Saved entries:
---+---
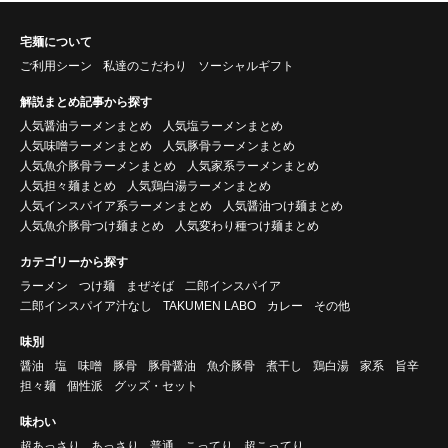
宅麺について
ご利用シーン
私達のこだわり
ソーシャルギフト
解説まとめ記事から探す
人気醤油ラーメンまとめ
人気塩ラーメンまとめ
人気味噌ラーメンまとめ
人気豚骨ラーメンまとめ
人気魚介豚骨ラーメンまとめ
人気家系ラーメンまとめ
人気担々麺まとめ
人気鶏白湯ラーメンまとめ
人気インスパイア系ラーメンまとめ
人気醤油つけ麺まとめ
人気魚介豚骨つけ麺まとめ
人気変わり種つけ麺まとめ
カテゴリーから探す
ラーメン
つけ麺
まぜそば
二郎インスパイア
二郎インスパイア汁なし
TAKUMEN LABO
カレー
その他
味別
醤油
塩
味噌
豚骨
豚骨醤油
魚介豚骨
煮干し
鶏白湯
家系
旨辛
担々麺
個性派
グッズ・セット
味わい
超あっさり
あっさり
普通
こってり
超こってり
---+---
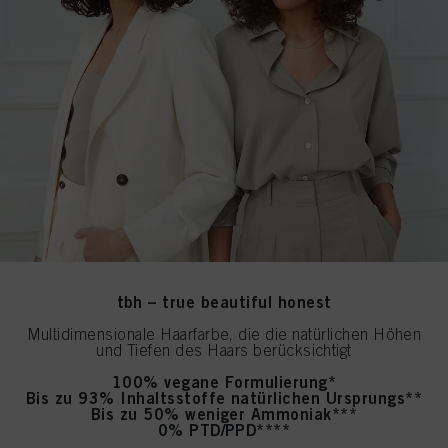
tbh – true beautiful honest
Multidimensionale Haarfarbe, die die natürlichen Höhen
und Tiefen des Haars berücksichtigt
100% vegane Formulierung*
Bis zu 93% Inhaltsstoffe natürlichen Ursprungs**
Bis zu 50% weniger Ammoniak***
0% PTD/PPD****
---+---
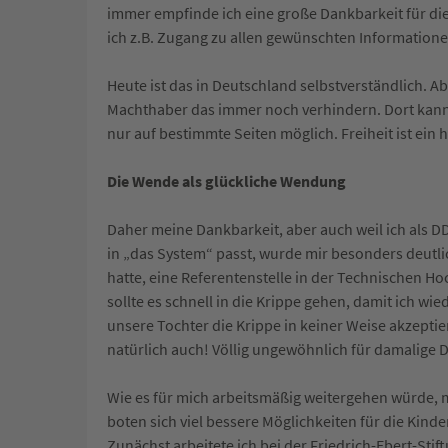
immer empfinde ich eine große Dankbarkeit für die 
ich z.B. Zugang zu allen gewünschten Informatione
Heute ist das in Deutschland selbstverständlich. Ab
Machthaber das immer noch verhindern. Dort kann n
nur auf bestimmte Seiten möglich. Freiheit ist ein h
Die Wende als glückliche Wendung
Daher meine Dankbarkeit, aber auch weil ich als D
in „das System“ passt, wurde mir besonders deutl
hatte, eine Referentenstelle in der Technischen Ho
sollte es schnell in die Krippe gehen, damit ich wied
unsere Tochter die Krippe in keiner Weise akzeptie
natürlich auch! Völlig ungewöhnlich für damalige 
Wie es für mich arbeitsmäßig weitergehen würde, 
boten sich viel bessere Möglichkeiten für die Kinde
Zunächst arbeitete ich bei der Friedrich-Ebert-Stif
---+---
TASK DETAILS:
Pull every line holding "immer" out of the records.

REPLY TO THE EXERCISE:
immer empfinde ich eine große Dankbarkeit für die 
Machthaber das immer noch verhindern. Dort kann n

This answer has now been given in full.